Au départ, L’état du Québec (auparavant L’annuaire du Québec), une initiative de l’équipe du journal Le Devoir, se présentait comme un bilan de l’année sur les plans politique, économique, social et culturel auquel se greffaient entre autres des statistiques diverses et des caricatures réjouissantes. La formule, tout en s’agrémentant de variantes, semblait immuable. Or de bilan il n’y a plus guère. Du moins, pas au sens strict. Ainsi L’état du Québec 2025 propose-t-il « des rencontres, un espace de dialogue et des réflexions » qui prennent appui sur une certaine actualité et que chapeaute le thème de l’émotion.
L’Institut du Nouveau Monde, aux commandes de L’état du Québec depuis quelques lustres, nous invite donc à nous interroger cette fois sur la place que prennent les émotions dans les différentes sphères de notre société, qu’il s’agisse de la gouvernance, de l’économie, de l’administration de la justice ou encore de la langue (française).
Longtemps les émotions ont été opposées à la raison, et les montrer apparaissait comme un signe de faiblesse. Puis s’est produit un changement de paradigme auquel l’avènement des médias sociaux, qui installent et normalisent une culture de l’immédiateté, a fortement contribué. Résultat des courses : un Donald Trump étale ses « émotions » à pleins gazouillis et on ne s’en formalise plus guère…
Mais quoi qu’il en soit des phénomènes qui ont pu conduire à leur réhabilitation ou à leur légitimation, aujourd’hui, les émotions « sont vues comme de véritables leviers d’action face à l’apathie ambiante », souligne dans l’avant-propos Josselyn Guillarmou, codirecteur de l’ouvrage. À condition d’être utilisées à bon escient, a-t-on envie d’ajouter. La colère d’un individu ou d’un groupe peut dériver vers le pire. L’empathie manifestée par des membres de la classe politique peut passer pour de l’hypocrisie.

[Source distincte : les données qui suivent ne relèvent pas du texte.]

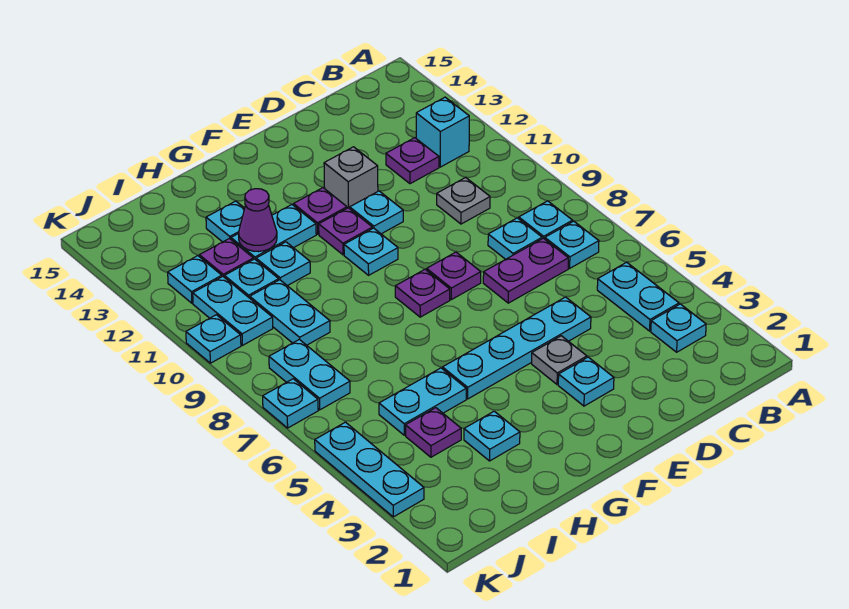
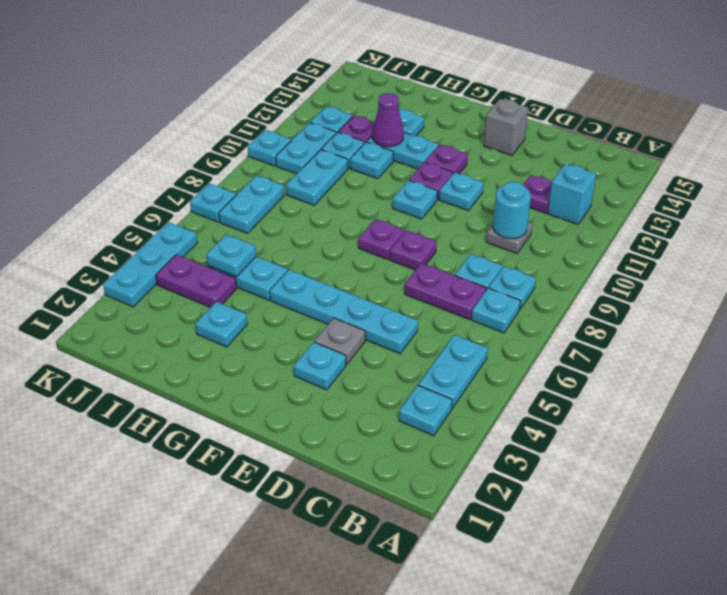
none -> cyan round brick C10 level 2
grey brick E12 level 1 -> grey brick E14 level 1
purple plate I4 level 1 -> purple plate I4:J4 level 1
none -> cyan plate I5 level 2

« Je ne tente pas de contrôler mes émotions à tout prix », dit l’ex-maire (de Québec) Régis Labeaume. On avait deviné… Régis Labeaume était invité à revenir sur l’attentat de la grande mosquée de Québec dans le cadre d’une discussion menée par Brian Myles, directeur du Devoir. Y participaient aussi Constant Awashish, grand chef du Conseil de la Nation Atikamekw (mort de Joyce Echaquan au Centre hospitalier de Lanaudière en 2020) et Émilise Lessard-Therrien, ex-députée de Rouyn-Noranda Témiscamingue (crise de l’arsenic à Rouyn-Noranda).
D’autres « discussions » sont présentées ici, en plus de textes-témoignages (notamment France Bélisle, qui a démissionné de la mairie de Gatineau en février) et d’articles de spécialistes. Un tel mélange peut surprendre de prime abord, mais contribue à rendre le livre accessible et vivant. L’ouvrage souffre en revanche d’une féminisation tous azimuts et outrancière qui devient vite lassante avec ses « élues et élus », « celles et ceux », « Québécoises et Québécois », « elles et ils », « adhérentes et adhérents » et j’en passe. Ce n’est franchement pas heureux.